6: Not every ride is a fun one: sometimes I just have to put
my head down and go.
***Taking the Animal, Vegetable, Mineral approach, my mortal
enemies are: the long-finned eel (all eels in general really), eggplant, and
gravel.
The trip:
10/19: NYC
to Sydney
10/20:
Sydney airport hotel
10/21:
Christchurch
10/22: Twizel
10/23: Omaru
10/24:
Dunedin
10/25:
Dunedin
10/26:
Dunedin
10/27:
Dunedin (rain day)
10/28: Invercargill
10/29:
Invercargill (motorcycle museum & yarn shopping!)
10/30: Te
Anau
10/31: Te
Anau (broken sensor & GLOWWORMMAGGOTS)
11/1: Fox
Glacier
11/2: Fox
Glacier (glacier, KIWI)
11/3: Fox
Glacier (rain)
11/4: Fox
Glacier (more rain)
11/5: To Christchurch
and the airport; overnight in Sydney
11/6: Kiama
11/7: Kiama
(rain)
11/8:
Canberra
11/9: Canberra
(KOALAS)
11/10:
Jindabyne
11/11: Lakes
Entrance
11/12: Lakes
Entrance
11/13:
Torquay
11/14:
Worramnboll
11/15:
Bendingo
11/16:
Beechworth (ECHINDA)
11/17: Beechworth
(more yarn!)
11/18:
Beechworth
11/19:
Bathurst
11/20: Karuah
11/21: Karuah
11/22:
Kandos
11/23: Kandos
(rain/wind)
11/24: Dubbo
(dubbo!)
11/25:
Tamworth
11/26: Port
MacQuarie
11/17: Sydney
11/28:
Sydney
11/29: NYC
In conclusion, maybe the most poignant moment of the past six
weeks.

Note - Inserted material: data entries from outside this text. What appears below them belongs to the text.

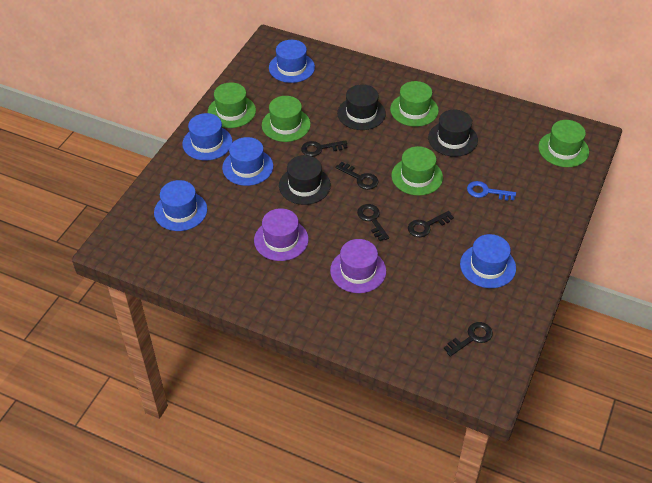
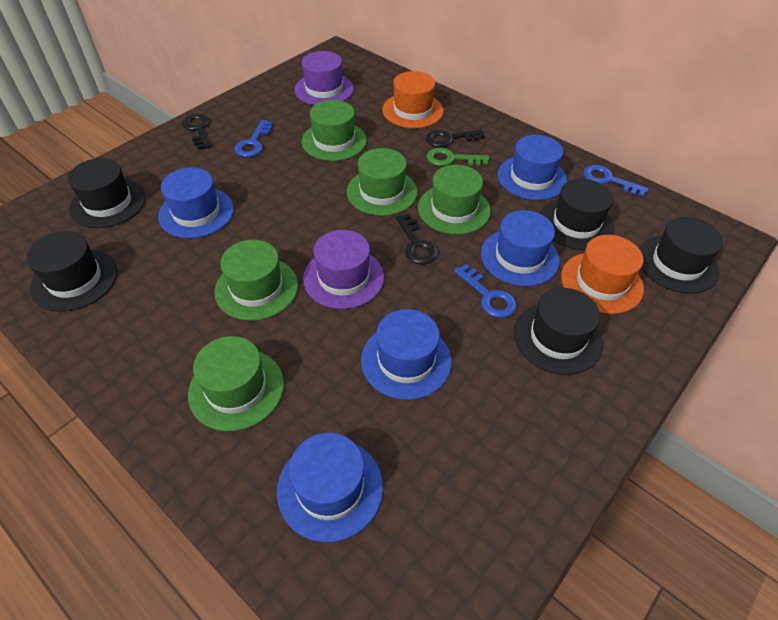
black hat: [279,155,331,205] [337,85,386,130] [428,110,478,157] = 3 -> [27,231,117,312] [68,158,146,228] [514,288,603,375] [540,179,615,250] [639,217,723,294] = 5
black key: [301,140,347,157] [335,162,378,190] [357,204,389,241] [408,211,454,237] [444,322,493,356] = 5 -> [182,114,211,150] [396,214,438,265] [426,129,485,148] = 3
blue key: [467,181,516,200] = 1 -> [235,120,273,157] [454,264,517,318] [583,165,649,197] = 3
green key: none = 0 -> [427,148,489,166] = 1
orange hat: none = 0 -> [382,71,444,128] [561,235,644,314] = 2

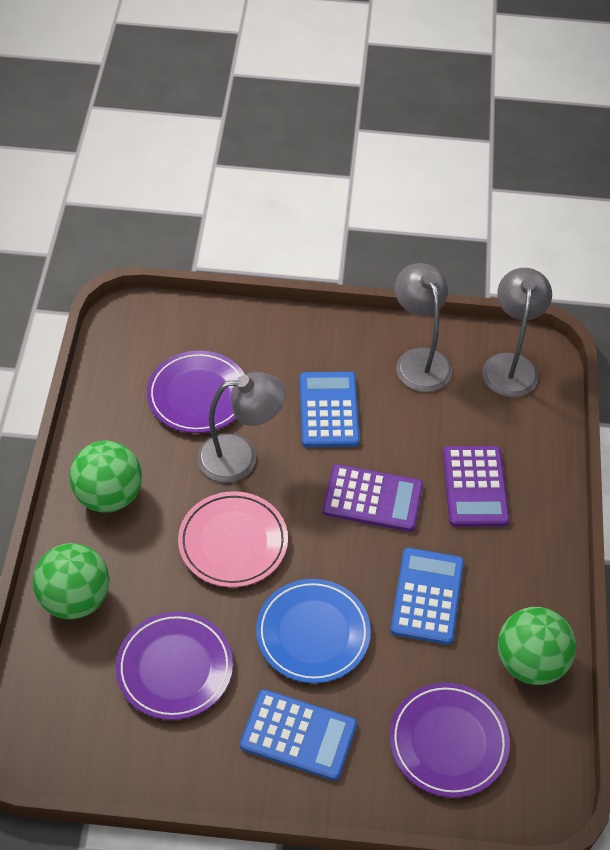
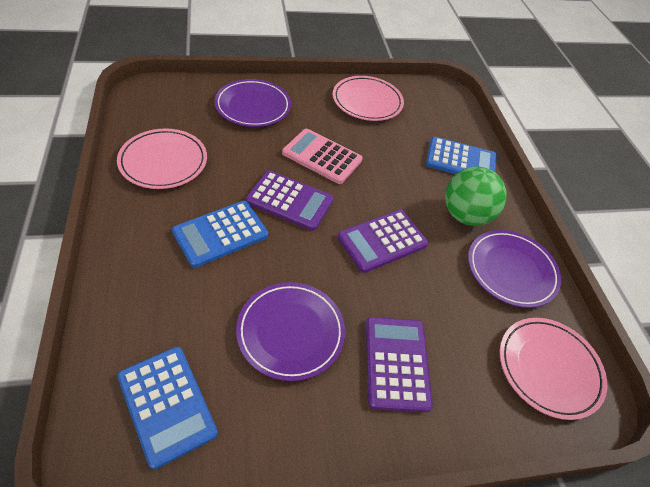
blue plate: [256,579,371,683] = 1 -> none = 0
green ball: [33,543,110,619] [70,441,142,513] [498,607,576,685] = 3 -> [445,166,507,226] = 1
grey lamp: [197,372,286,482] [395,263,452,392] [482,268,552,397] = 3 -> none = 0
pink calculator: none = 0 -> [282,129,362,184] = 1
pink plate: [178,491,288,587] = 1 -> [117,128,207,189] [333,76,404,121] [500,318,607,420] = 3
purple calculator: [323,464,423,532] [443,446,510,527] = 2 -> [246,170,334,231] [337,210,429,273] [366,317,433,412] = 3

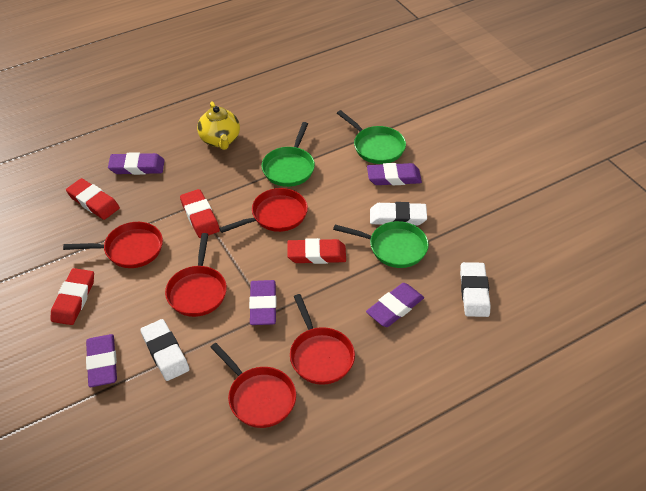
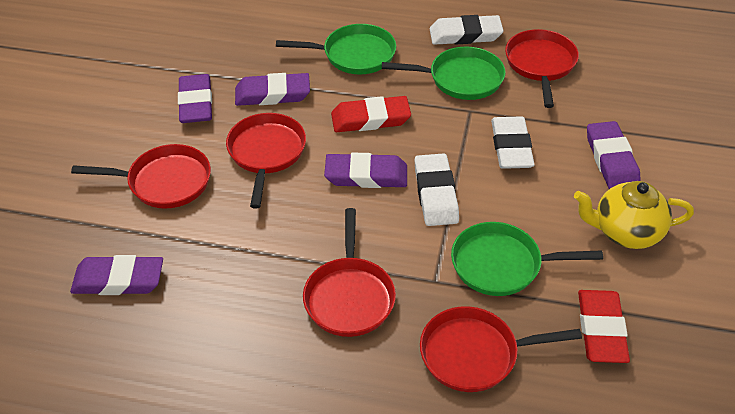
red eraser: [50,268,94,325] [66,178,120,220] [180,189,220,238] [287,238,346,264] = 4 -> [331,96,411,132] [578,290,630,363] = 2

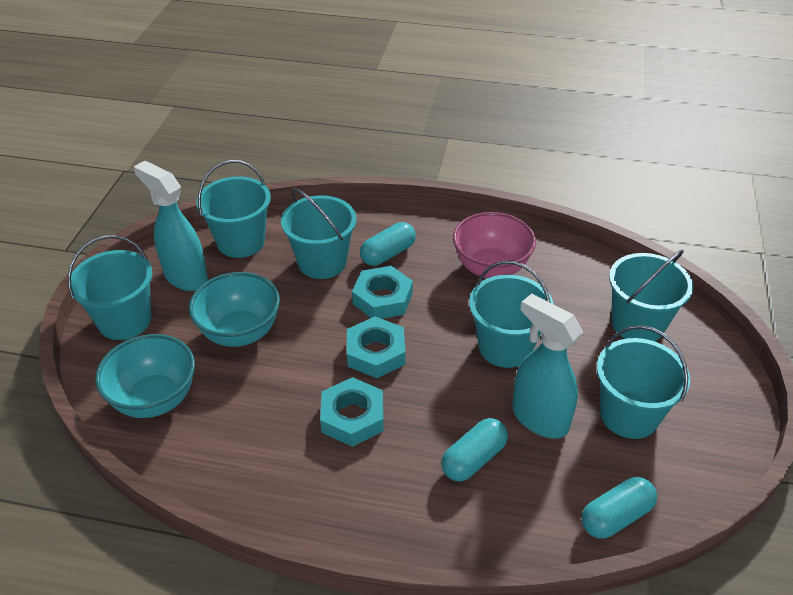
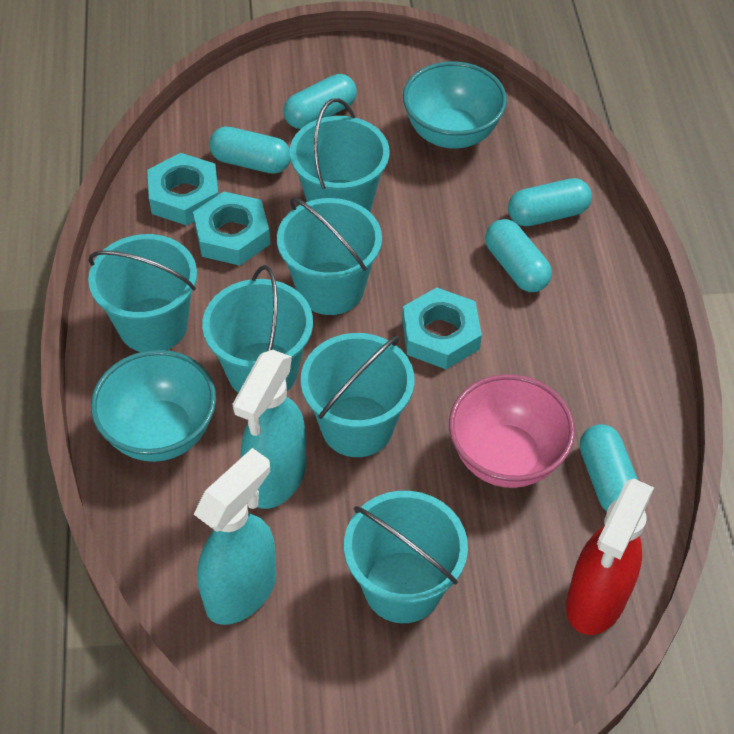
red spray bottle: none = 0 -> [566,478,654,635] = 1
turquoise capsule: [360,222,416,266] [441,418,508,481] [582,477,657,539] = 3 -> [209,127,291,174] [283,74,357,129] [485,219,552,292] [508,178,592,226] [580,424,638,511] = 5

I followed this guy around for ages and s/he pretended to be cool with
it and then finally lost his/her bottle and found a place to bury his/her face
in the grass and hope I went away.
I was so fascinated by this creature that I took ruthless
advantage of his/her stillness to creep even closer. It was only when I was so
close I could see his/her little sides heaving that I realized I might be being
a terrorist so either the echidna is a heavy breather as a matter of course or
this particular creature somehow sensed my deepest desire, for it and me and
the emu and Turbo and the koalas and some platypus and a bunch of macropods to
all go live together happily ever after. I gave that dream one last moment then
bid it farewell and tip-toed away. Despite how he (did you know all orange cats are male??? and all tortoiseshell cats are female?????) looks like an angel while sleeping, Turbo would be a nightmare in that household
and surely the echidna would never forgive me.